■ **Apply what you read**:
1) Transcribe the part of the patch that opens with the words containing "Closes #13801" and closes with the words containing "self.pos_embed(torch.cat([image_ids, text_ids], dim=1))".
2) Reproduce word for word the lines of the rows in the first block, from the line containing "はなく、データから就職偏差値と格付を評価" through the line containing "Telefon Numaranız", including both of those lines.

■ **Extract to read**:
Start of Block

From 8a9deea23293d2b183b75b0a226191087742bb0f Mon Sep 17 00:00:00 2001
From: Mahbod <mahbodtajdini@gmail.com>
Date: Mon, 25 May 2026 02:13:43 +0200
Subject: [PATCH] fix(ernie_image): pass attn_mask=None when text is unpadded

`ErnieImageTransformer2DModel.forward` unconditionally builds an
attention mask (image-ones concatenated with the text validity vector)
and forwards it to `dispatch_attention_fn` as `attn_mask`. When all text
sequences are at maximum length the mask is all-ones and unnecessary,
but flash-attn 2 rejects any `attn_mask` argument and raises
`ValueError: attn_mask is not supported for flash-attn 2.` -- so calling
`pipeline.transformer.set_attention_backend("flash")` on an
`ErnieImagePipeline` crashes (issue #13801), while the equivalent code
on `ZImagePipeline` and `Flux2KleinPipeline` works fine.

Make the mask construction conditional on whether any text is actually
padded (`text_lens.any() < Tmax`). When no padding is needed the mask
is `None`, matching the convention used by
`ZImageTransformer2DModel._build_inputs` (where `attn_mask = None` when
every sequence is at `max_seqlen`). The attention processor and layer
already accept `attention_mask: torch.Tensor | None = None`, so this is
a transformer-level fix with no downstream changes.

Verified numerically: for both unpadded (`text_lens=[8,8]`) and padded
(`text_lens=[8,5]`) inputs the forward pass produces a byte-identical
output tensor before and after the change.

Closes #13801
---
 .../transformers/transformer_ernie_image.py    | 18 +++++++++---------
 .../test_models_transformer_ernie_image.py     | 18 +++++++++++++++++-
 2 files changed, 26 insertions(+), 10 deletions(-)

diff --git a/src/diffusers/models/transformers/transformer_ernie_image.py b/src/diffusers/models/transformers/transformer_ernie_image.py
index abb79b527589..d4315d40ebf5 100644
--- a/src/diffusers/models/transformers/transformer_ernie_image.py
+++ b/src/diffusers/models/transformers/transformer_ernie_image.py
@@ -408,15 +408,15 @@ def forward(
         )
         rotary_pos_emb = self.pos_embed(torch.cat([image_ids, text_ids], dim=1))
 
-        # Attention mask: True = valid (attend), False = padding (mask out), matches sdpa bool convention
-        valid_text = (
-            torch.arange(Tmax, device=device).view(1, Tmax) < text_lens.view(B, 1)
-            if Tmax > 0
-            else torch.zeros((B, 0), device=device, dtype=torch.bool)
-        )
-        attention_mask = torch.cat([torch.ones((B, N_img), device=device, dtype=torch.bool), valid_text], dim=1)[
-            :, None, None, :
-        ]
+        # Only build the mask when there's real padding. flash-attn 2 rejects
+        # any non-None attn_mask, so we leave it None for unpadded inputs.

End of Block

■ **Dataset**:
Start of Block

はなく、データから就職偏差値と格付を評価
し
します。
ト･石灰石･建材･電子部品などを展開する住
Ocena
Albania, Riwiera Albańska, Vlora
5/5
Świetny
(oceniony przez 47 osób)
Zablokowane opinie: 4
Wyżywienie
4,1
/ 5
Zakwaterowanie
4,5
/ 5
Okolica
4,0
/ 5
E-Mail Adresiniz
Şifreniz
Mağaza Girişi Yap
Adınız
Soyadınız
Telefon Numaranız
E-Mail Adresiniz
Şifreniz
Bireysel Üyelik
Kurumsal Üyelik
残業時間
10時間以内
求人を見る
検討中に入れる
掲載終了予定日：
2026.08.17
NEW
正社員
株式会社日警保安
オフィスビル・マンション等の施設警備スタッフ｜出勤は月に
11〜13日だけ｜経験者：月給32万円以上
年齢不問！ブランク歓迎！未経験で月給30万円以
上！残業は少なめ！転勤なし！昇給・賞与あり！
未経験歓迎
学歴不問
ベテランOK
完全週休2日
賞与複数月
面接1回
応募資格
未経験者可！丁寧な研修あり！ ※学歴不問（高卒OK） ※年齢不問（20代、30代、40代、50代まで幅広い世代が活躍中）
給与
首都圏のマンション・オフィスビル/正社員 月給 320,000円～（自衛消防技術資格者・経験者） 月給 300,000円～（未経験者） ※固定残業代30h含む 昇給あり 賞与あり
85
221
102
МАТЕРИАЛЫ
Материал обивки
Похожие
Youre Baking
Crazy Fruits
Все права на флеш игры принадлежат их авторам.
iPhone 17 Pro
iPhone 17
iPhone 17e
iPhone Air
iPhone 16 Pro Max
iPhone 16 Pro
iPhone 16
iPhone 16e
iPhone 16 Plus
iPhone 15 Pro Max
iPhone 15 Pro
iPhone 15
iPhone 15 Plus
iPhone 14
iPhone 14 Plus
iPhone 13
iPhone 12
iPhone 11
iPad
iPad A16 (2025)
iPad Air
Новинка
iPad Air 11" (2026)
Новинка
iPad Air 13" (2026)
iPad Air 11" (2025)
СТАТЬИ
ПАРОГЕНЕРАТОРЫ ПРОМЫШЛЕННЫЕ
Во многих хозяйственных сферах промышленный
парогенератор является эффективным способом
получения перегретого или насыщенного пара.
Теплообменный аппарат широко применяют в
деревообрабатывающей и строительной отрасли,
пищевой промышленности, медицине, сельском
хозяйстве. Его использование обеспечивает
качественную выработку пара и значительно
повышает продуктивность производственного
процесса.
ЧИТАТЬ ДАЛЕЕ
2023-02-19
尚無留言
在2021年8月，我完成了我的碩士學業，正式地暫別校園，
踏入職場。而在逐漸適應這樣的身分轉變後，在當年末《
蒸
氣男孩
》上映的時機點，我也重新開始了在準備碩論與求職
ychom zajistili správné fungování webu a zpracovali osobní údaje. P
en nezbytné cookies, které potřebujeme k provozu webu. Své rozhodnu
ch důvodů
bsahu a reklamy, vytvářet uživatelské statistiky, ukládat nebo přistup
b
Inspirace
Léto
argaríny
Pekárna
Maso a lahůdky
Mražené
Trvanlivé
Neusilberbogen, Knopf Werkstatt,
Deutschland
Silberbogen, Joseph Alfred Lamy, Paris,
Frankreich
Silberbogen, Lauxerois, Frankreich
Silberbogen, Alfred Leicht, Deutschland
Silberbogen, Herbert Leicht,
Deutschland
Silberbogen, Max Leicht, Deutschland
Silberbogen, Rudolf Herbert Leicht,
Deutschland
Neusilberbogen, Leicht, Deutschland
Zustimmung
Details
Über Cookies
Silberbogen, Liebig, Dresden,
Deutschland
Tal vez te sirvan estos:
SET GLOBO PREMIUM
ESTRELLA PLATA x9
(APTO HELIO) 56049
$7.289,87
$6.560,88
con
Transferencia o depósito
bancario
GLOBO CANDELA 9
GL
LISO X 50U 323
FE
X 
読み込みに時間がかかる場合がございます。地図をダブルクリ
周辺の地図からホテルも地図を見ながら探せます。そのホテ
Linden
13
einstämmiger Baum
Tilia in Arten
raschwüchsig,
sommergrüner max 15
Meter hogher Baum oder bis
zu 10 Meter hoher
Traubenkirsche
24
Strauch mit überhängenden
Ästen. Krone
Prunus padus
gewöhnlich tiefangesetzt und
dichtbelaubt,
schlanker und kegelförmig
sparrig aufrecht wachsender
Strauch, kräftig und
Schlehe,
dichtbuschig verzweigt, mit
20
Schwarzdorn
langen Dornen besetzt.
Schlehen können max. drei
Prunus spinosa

End of Block
Start of Block

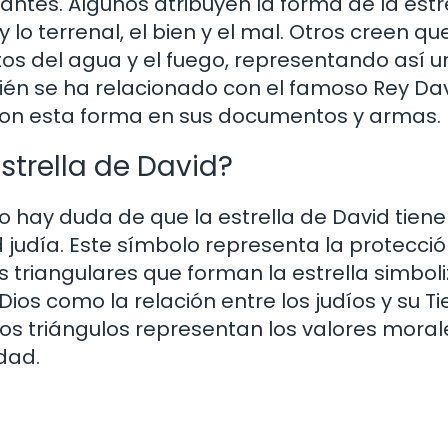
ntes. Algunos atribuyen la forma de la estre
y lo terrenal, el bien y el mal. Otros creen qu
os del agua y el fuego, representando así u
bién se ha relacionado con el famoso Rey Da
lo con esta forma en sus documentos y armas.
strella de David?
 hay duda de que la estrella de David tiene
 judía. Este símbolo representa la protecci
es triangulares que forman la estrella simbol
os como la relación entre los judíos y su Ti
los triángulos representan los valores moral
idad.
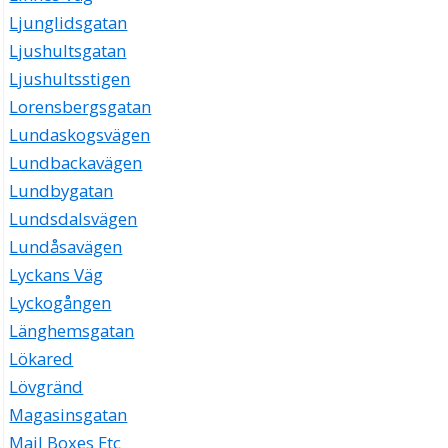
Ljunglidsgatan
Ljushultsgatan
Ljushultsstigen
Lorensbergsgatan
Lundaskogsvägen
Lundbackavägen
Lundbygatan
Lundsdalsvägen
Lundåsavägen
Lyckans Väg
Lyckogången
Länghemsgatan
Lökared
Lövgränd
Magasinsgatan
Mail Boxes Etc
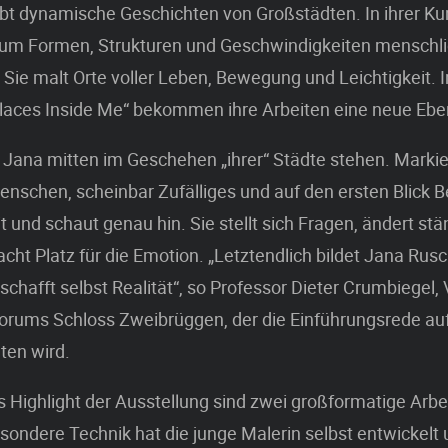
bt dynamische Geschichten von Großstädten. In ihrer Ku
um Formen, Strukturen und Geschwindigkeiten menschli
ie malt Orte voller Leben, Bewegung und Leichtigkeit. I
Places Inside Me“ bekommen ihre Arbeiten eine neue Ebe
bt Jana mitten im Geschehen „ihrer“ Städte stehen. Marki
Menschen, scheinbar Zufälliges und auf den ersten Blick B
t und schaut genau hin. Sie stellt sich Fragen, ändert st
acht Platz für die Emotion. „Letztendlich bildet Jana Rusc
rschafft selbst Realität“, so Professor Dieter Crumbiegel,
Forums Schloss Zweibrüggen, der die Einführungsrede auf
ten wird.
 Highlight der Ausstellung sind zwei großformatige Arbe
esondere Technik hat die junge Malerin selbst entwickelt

End of Block

■ **Solutions to the problems**:
1)
Closes #13801
---
 .../transformers/transformer_ernie_image.py    | 18 +++++++++---------
 .../test_models_transformer_ernie_image.py     | 18 +++++++++++++++++-
 2 files changed, 26 insertions(+), 10 deletions(-)

diff --git a/src/diffusers/models/transformers/transformer_ernie_image.py b/src/diffusers/models/transformers/transformer_ernie_image.py
index abb79b527589..d4315d40ebf5 100644
--- a/src/diffusers/models/transformers/transformer_ernie_image.py
+++ b/src/diffusers/models/transformers/transformer_ernie_image.py
@@ -408,15 +408,15 @@ def forward(
         )
         rotary_pos_emb = self.pos_embed(torch.cat([image_ids, text_ids], dim=1))

2)
はなく、データから就職偏差値と格付を評価
し
します。
ト･石灰石･建材･電子部品などを展開する住
Ocena
Albania, Riwiera Albańska, Vlora
5/5
Świetny
(oceniony przez 47 osób)
Zablokowane opinie: 4
Wyżywienie
4,1
/ 5
Zakwaterowanie
4,5
/ 5
Okolica
4,0
/ 5
E-Mail Adresiniz
Şifreniz
Mağaza Girişi Yap
Adınız
Soyadınız
Telefon Numaranız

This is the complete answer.